Quote Originally Posted by Mike T View Post
I agree that if someone dies under a bus 3 months after a positive test it is nonsense to call it a Covid death - but equally it is nonsense to say it is not a Covid death when someone dies due to Covid pneumonia 29 days after a positive test. And those excess deaths - it is generally agreed that many will be due to Covid - and even a delay in diagnosis/treatment of cancer resulting in death is indirectly due to Covid. As to the 250,000, we are according to some a quarter of the way there and it has only just started. I do not want this figure to be reached just because I predicted it! Only a vaccine will solve this.
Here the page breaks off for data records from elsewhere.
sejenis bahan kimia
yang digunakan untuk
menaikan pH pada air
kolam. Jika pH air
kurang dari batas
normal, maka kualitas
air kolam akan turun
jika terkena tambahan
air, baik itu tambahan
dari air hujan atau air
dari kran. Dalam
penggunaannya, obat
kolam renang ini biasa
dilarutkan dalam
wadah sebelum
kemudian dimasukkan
The sooner the better, obviously.
So if you agree that if someone dies under a bus 3 months after a positive test it is nonsense to call it a Covid death, why do you think these figures should continue to be published?

It is true that some people who die of Covid do so more than 28 days after contracting the virus but it is a small minority - 12% according to analysis done by PHE. So as I said the other day if the daily reported figure is say 9, the true figure might be 10. The old method could well say 100 and this discrepancy would get much larger over time. Also don't forget there will be a small number of people reported as having died of Covid within 28 days who died of something else, so still a possibility of over count.

As for the excess deaths over and above the reported Covid figures, I do not think the general agreement is that this is due to Covid. Both Sage and The Universities of Sheffield and Loughborough have said it was down to the non-treatment of other conditions due to lack of access. You may put that down to Covid, I put it down to a choice that was made. Even now, these services are still not back to the levels they should be despite most hospitals not having a single case of Covid in them.